Exercise goal: Among the entries below, find the lines with "tail" and copy them.

○ ○ ○

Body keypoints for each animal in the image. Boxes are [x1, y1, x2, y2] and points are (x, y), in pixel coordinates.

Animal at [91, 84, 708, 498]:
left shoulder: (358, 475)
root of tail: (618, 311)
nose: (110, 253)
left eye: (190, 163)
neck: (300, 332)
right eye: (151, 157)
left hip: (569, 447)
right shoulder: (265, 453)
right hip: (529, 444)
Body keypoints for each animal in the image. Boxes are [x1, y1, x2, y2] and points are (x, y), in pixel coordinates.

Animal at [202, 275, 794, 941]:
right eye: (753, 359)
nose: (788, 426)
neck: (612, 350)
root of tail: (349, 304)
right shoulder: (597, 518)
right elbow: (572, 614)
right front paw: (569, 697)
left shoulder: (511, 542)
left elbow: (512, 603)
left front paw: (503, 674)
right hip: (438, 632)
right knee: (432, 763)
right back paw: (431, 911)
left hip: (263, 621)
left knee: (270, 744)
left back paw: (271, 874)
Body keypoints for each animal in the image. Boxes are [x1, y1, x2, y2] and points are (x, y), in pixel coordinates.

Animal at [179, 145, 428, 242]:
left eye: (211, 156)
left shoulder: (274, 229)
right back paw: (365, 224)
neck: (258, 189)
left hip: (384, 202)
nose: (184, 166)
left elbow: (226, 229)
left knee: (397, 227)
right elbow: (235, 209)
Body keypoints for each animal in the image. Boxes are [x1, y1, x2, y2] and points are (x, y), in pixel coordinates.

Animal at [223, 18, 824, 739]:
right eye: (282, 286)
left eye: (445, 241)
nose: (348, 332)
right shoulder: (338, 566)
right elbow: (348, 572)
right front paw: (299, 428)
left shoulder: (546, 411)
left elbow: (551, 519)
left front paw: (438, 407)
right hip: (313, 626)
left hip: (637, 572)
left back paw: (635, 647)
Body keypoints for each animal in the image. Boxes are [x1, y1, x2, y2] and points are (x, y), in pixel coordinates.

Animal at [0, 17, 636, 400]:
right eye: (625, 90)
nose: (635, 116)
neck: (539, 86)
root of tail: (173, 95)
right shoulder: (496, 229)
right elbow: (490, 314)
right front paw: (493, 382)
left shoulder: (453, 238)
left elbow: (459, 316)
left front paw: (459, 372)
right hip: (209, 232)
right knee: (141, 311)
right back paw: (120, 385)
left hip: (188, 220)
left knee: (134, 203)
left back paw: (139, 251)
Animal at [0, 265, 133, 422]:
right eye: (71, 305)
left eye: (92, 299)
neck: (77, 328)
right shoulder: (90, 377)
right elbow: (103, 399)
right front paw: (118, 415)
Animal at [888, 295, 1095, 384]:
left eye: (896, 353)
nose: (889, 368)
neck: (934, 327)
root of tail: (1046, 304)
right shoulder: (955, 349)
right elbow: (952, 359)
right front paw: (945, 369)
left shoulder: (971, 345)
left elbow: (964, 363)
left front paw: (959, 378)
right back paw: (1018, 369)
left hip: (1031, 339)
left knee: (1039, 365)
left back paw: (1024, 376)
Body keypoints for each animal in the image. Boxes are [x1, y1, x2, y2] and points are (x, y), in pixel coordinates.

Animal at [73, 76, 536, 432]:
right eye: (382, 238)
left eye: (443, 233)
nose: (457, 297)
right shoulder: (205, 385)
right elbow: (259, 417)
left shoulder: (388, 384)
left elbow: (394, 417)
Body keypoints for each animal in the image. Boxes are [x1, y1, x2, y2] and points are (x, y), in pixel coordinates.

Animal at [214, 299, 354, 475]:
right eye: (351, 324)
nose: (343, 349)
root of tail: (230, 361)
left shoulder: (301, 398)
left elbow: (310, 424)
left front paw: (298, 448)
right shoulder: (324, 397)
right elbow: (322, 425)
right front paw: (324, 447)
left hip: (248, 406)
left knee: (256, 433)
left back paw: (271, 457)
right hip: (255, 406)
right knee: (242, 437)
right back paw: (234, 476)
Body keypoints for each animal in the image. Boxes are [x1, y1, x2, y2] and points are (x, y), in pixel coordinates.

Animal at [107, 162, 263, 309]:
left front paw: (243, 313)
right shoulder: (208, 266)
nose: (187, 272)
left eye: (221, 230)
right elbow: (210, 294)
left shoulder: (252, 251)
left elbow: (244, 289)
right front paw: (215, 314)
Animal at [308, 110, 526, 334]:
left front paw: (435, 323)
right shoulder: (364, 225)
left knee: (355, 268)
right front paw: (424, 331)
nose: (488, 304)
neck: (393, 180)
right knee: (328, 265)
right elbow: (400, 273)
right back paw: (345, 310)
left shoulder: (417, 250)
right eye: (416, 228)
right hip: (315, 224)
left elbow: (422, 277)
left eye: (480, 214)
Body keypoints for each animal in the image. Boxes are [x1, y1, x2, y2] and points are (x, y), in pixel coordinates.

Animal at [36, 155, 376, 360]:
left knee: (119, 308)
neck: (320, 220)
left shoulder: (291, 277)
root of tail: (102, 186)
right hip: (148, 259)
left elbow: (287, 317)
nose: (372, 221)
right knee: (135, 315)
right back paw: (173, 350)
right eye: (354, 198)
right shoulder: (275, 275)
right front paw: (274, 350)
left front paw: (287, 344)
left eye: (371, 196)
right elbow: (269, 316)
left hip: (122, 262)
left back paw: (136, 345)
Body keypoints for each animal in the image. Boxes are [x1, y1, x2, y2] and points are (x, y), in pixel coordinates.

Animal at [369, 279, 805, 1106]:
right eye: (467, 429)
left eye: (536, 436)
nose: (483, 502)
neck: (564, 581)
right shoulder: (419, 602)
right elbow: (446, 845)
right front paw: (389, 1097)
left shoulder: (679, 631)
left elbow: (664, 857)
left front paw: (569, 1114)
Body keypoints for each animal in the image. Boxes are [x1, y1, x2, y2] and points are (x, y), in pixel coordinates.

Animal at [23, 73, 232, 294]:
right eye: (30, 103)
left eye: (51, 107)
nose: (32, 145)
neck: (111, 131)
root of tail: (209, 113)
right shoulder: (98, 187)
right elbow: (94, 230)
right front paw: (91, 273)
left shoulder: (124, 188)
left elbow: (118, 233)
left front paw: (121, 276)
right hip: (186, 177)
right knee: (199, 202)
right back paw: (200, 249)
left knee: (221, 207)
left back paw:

○ ○ ○

Result of the exercise:
root of tail: (618, 311)
root of tail: (349, 304)
root of tail: (173, 95)
root of tail: (1046, 304)
root of tail: (230, 361)
root of tail: (102, 186)
root of tail: (209, 113)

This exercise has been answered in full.